Rewrite the lines below with "average slice percentage" swapped for "mean slice percentage" wherever it occurs, keeping everything else the same. Leave the pictures out.

_Supplied information_:
[Start of Attachment]

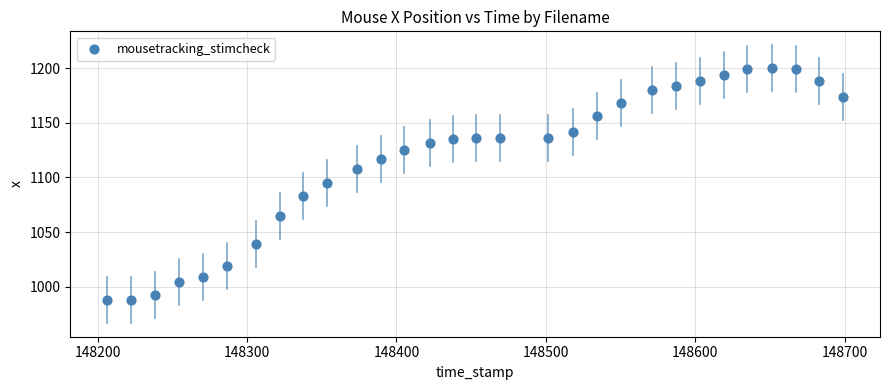

What is the range of Y values (max minus min)?

212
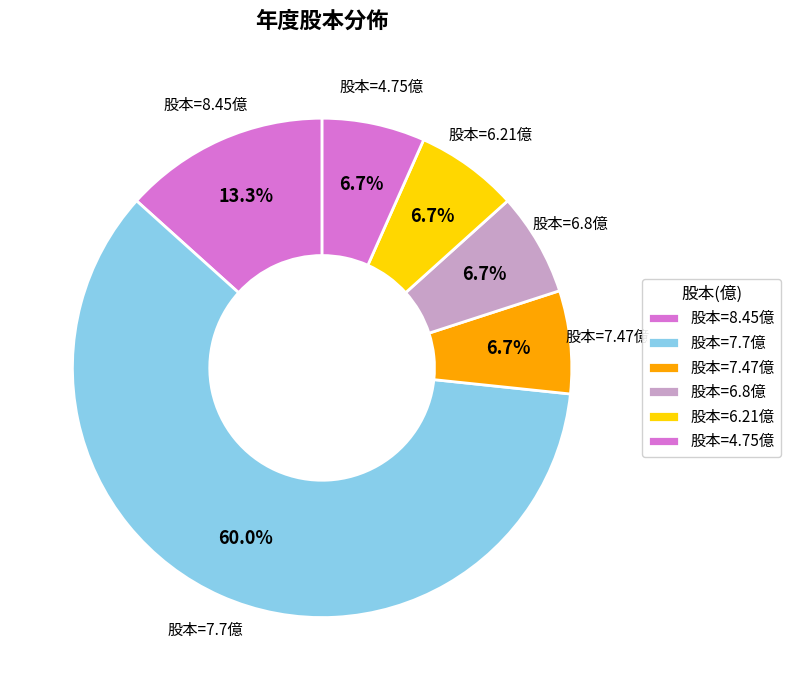

To the nearest percent, what is the average slice percentage?

17%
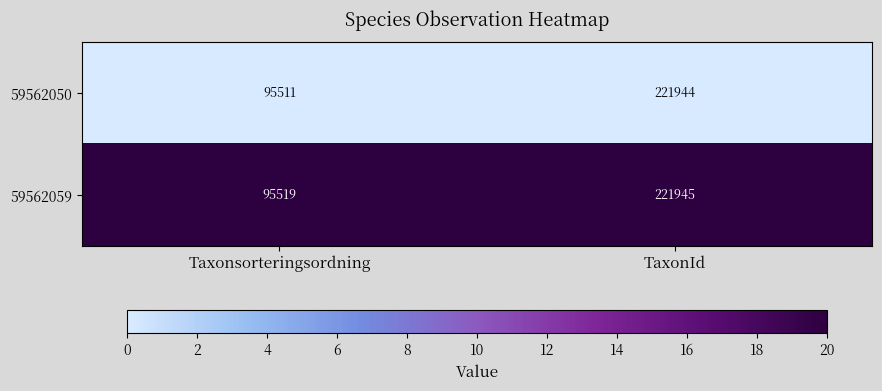

What is the total value across all series at TaxonId?

443889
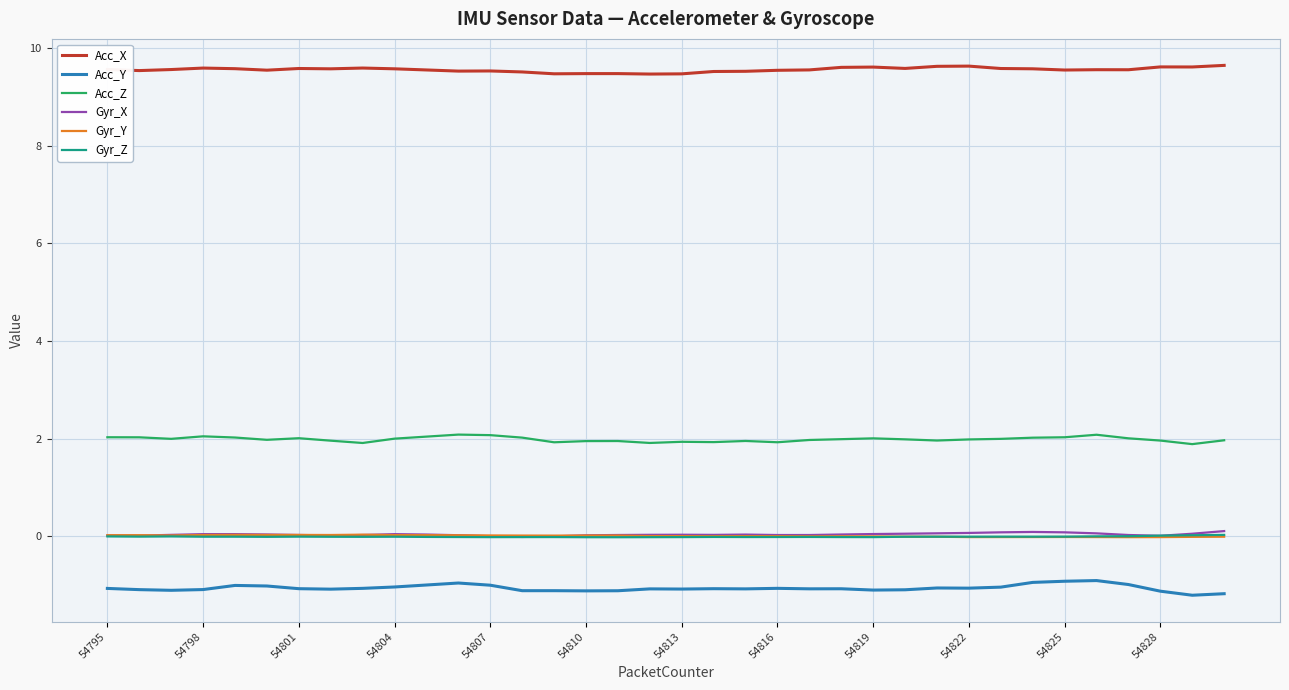

After their last crossing, which series has the higher values: Gyr_Y or Gyr_X?

Gyr_X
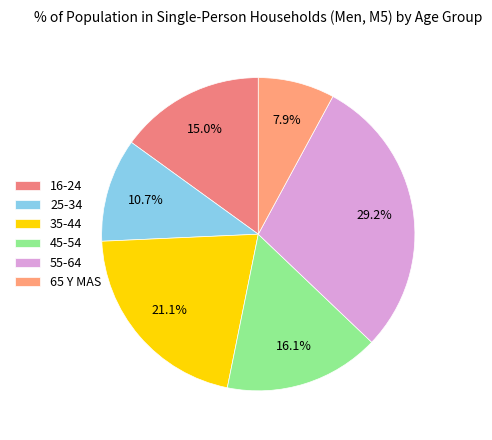

Rank the categories by value from highest to lowest.

55-64, 35-44, 45-54, 16-24, 25-34, 65 Y MAS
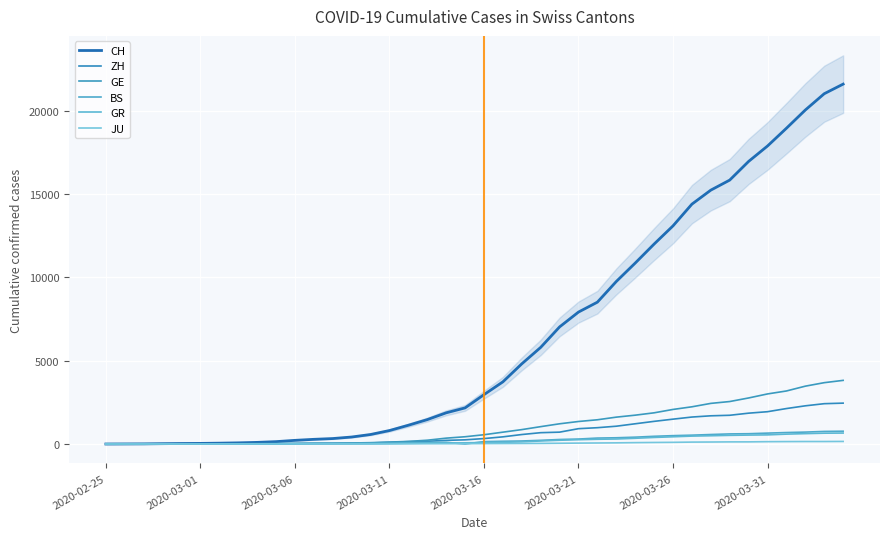

Does the chart display data point markers on the line(s)?

No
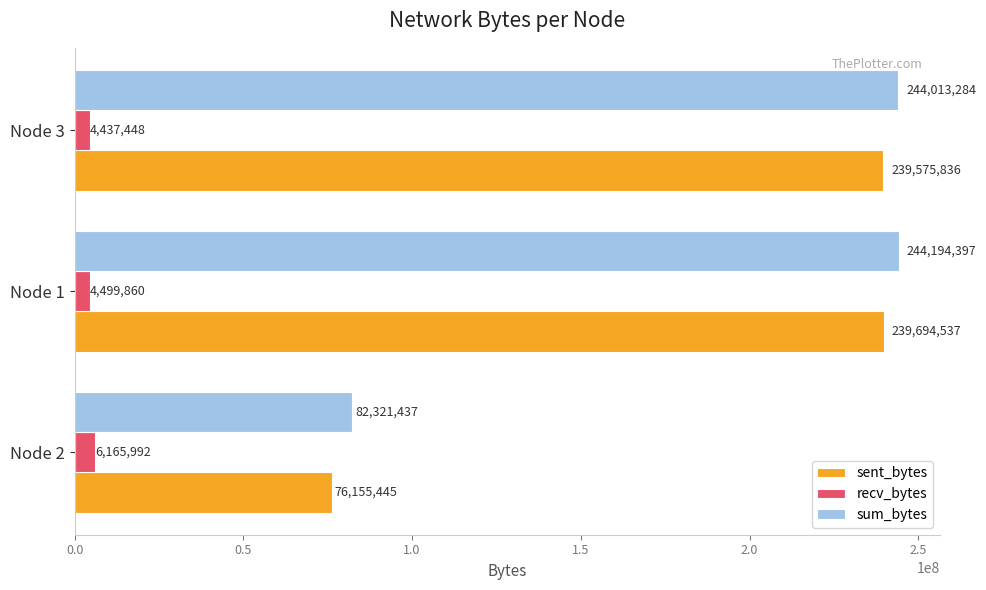

What is the total value across all series at Node 1?

488388794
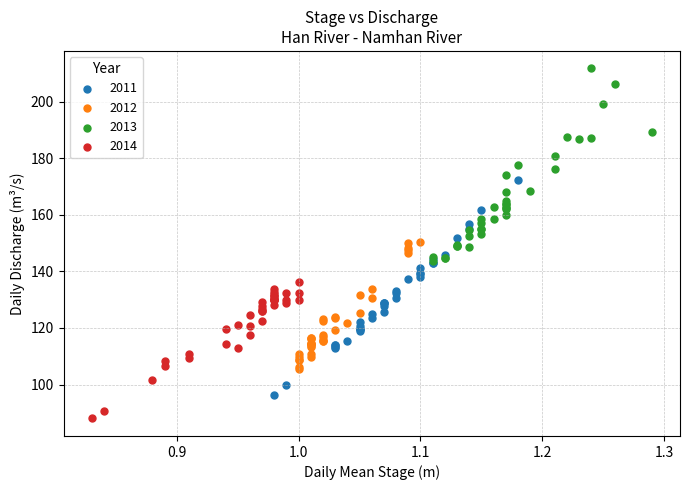

Which series contains the highest Y value?

2013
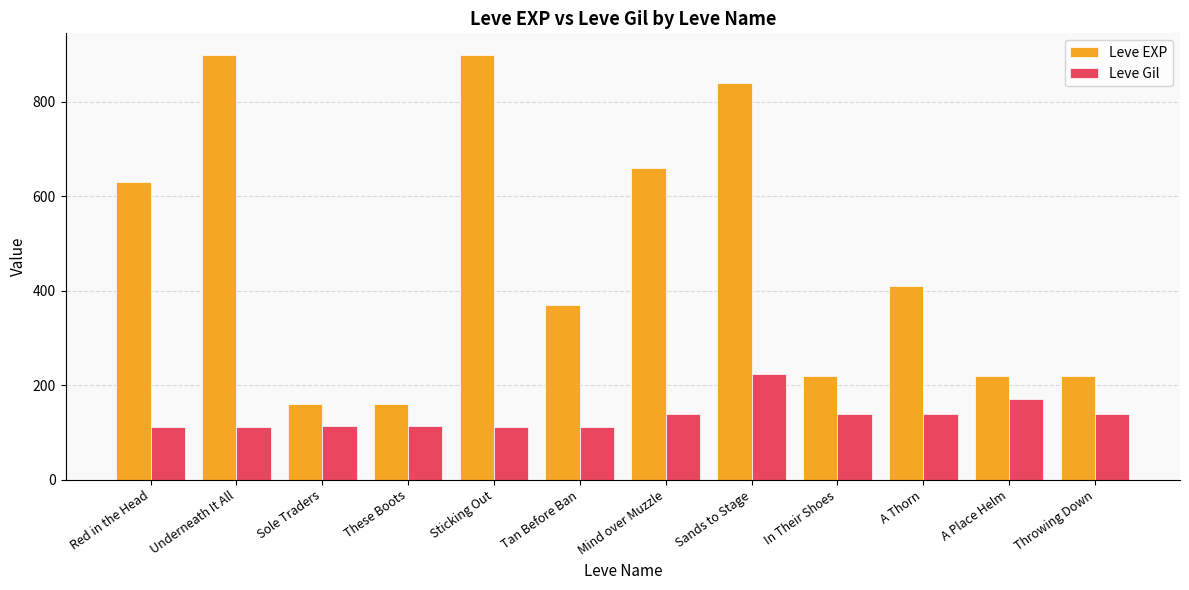

What is the spread (max minus min) of values at Sole Traders?

47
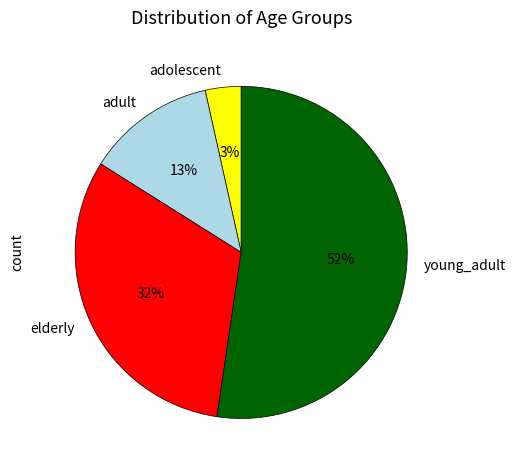

To the nearest percent, what is the average slice percentage?

25%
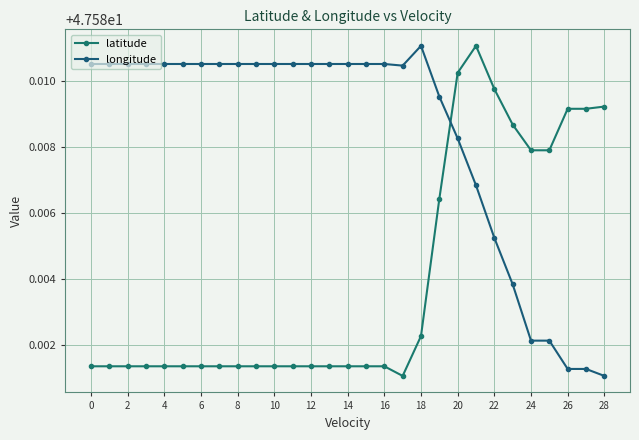

How many lines are shown in the chart?

2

[End of Attachment]

_Output for this exercise_:
What is the range of Y values (max minus min)?

212

To the nearest percent, what is the mean slice percentage?

17%

What is the total value across all series at TaxonId?

443889

After their last crossing, which series has the higher values: Gyr_Y or Gyr_X?

Gyr_X

Rank the categories by value from highest to lowest.

55-64, 35-44, 45-54, 16-24, 25-34, 65 Y MAS

Does the chart display data point markers on the line(s)?

No

What is the total value across all series at Node 1?

488388794

Which series contains the highest Y value?

2013

What is the spread (max minus min) of values at Sole Traders?

47

To the nearest percent, what is the mean slice percentage?

25%

How many lines are shown in the chart?

2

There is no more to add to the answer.